In Nehemiah 8 a wonderful example is given for keeping a holiday holy. The secret is in realizing that it is not a mere religious routine done for people. “This day is holy unto the LORD your God” (vs. 9). I hope you will take the time to read it for yourself and then apply these wonderful principles:

  1. Spend time reading the Word of God.  In verse 8 we learn that attention was given to the Scriptures. Gather your family! Open the Word of God. Holidays are only meaningful when we know the meaning. Take the time to read together the wonderful story of the Lord Jesus Christ. Remember that it is “the word of God and prayer” that sanctifies everything else (1 Timothy 4:5).
  2. Confess and forsake every sin. The first response of the people to God’s truth was sorrow for their sin (vs. 9). Our greatest responsibility is to keep our own hearts right with the Lord. Sin will disrupt the most beautiful holiday celebration! Satan loves to sneak in at such times. Guard against sins of the flesh and sins of the spirit. There can be no holy day without holy people.
  3. Meditate on the goodness of God. It is of note that Nehemiah and the priests called on God’s people to stop their weeping and begin to rejoice (vs. 9). Charles Spurgeon wrote, “Great thoughts of sin will drive you to despair; but great thoughts of Christ will pilot you into the haven of peace.” Make much of God’s grace and speak tenderly of Him. His holy presence makes the holidays what they were meant to be. Never forget that He inhabits the praises of His people (Psalm 22:3).
  4. Enjoy the Lord’s blessings with a grateful heart. The people are commanded to “Eat the fat, and drink the sweet” (vs. 10). This is counsel most of us can understand! The truth is that God has provided for us and desires for us to acknowledge His provision. Every holiday should be thanksgiving.
  5. Give to those in need. Immediately after the people are told to enjoy the supply they are instructed to share it with others: “and send portions unto them for whom nothing is prepared” (vs. 10). To truly have a holy day we must seek out those to whom the Lord would have us to minister. Holidays are not just for our ease. They are days to give and to bless others.

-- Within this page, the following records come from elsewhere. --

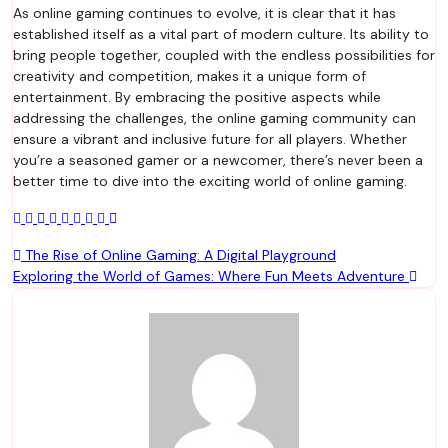
As online gaming continues to evolve, it is clear that it has
established itself as a vital part of modern culture. Its ability to
bring people together, coupled with the endless possibilities for
creativity and competition, makes it a unique form of
entertainment. By embracing the positive aspects while
addressing the challenges, the online gaming community can
ensure a vibrant and inclusive future for all players. Whether
you’re a seasoned gamer or a newcomer, there’s never been a
better time to dive into the exciting world of online gaming.
Post
The Rise of Online Gaming: A Digital Playground
Exploring the World of Games: Where Fun Meets Adventure
navigation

The passage concludes with these words, “neither be ye sorry; for the joy of the LORD is your strength” (vs. 10). Choose to rejoice in the Lord this holiday! Seek to make this time of year a holy time and the Lord will make it a happy one.

Last week I had the privilege of hearing a dear friend tell of growing up on the mission field in Venezuela. On Christmas Eve everyone attended a special service in the local church from 7 p.m. to midnight. At midnight Christian families went home and gathered around a nativity scene. The children would take the baby and gently place Him in the manger signifying the truth that Christ had come. As she spoke I thought what a beautiful thing it is when Christian families celebrate holidays as holy days.

Build traditions with your family and use those traditions to emphasize truth that lasts long after the holiday is over.  Christian celebration should be totally different from those who do not know the Lord Jesus. Our holiday should be a holy day.